§ **EXERCISE AIM**: Copy exactly the line containing "Правила сайта" and all the lines that follow it to the end of the records, minus the pictures.

AVAILABLE RECORDS below:

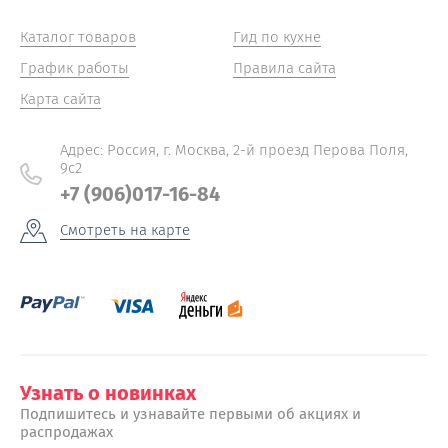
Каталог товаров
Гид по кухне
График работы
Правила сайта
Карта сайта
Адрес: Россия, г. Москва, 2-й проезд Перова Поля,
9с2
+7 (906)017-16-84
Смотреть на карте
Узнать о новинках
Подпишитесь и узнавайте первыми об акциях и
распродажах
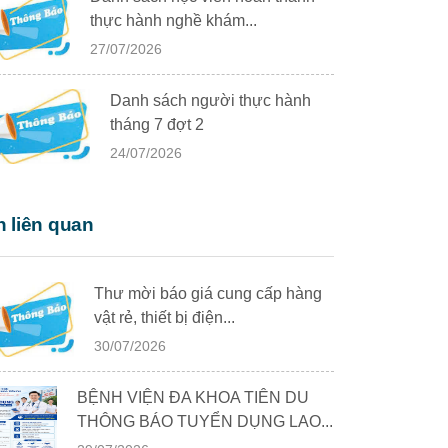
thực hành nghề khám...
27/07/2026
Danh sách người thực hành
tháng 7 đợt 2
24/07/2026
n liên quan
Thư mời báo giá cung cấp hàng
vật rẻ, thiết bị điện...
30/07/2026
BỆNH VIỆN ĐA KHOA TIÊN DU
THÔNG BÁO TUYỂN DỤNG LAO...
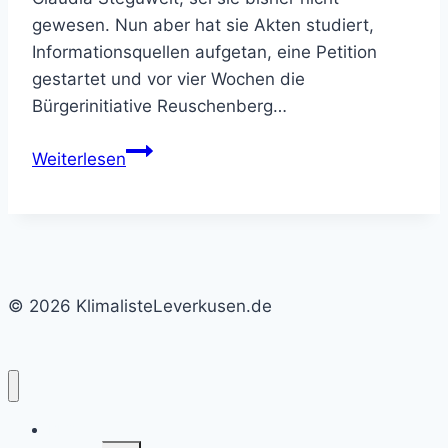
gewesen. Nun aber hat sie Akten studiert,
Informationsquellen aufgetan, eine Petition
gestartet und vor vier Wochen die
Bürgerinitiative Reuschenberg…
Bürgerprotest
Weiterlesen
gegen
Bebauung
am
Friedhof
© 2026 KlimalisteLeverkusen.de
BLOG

End of AVAILABLE RECORDS.

§ **RESPONSE TO THIS TASK**:
Правила сайта
Карта сайта
Адрес: Россия, г. Москва, 2-й проезд Перова Поля,
9с2
+7 (906)017-16-84
Смотреть на карте
Узнать о новинках
Подпишитесь и узнавайте первыми об акциях и
распродажах
thực hành nghề khám...
27/07/2026
Danh sách người thực hành
tháng 7 đợt 2
24/07/2026
n liên quan
Thư mời báo giá cung cấp hàng
vật rẻ, thiết bị điện...
30/07/2026
BỆNH VIỆN ĐA KHOA TIÊN DU
THÔNG BÁO TUYỂN DỤNG LAO...
gewesen. Nun aber hat sie Akten studiert,
Informationsquellen aufgetan, eine Petition
gestartet und vor vier Wochen die
Bürgerinitiative Reuschenberg…
Bürgerprotest
Weiterlesen
gegen
Bebauung
am
Friedhof
© 2026 KlimalisteLeverkusen.de
BLOG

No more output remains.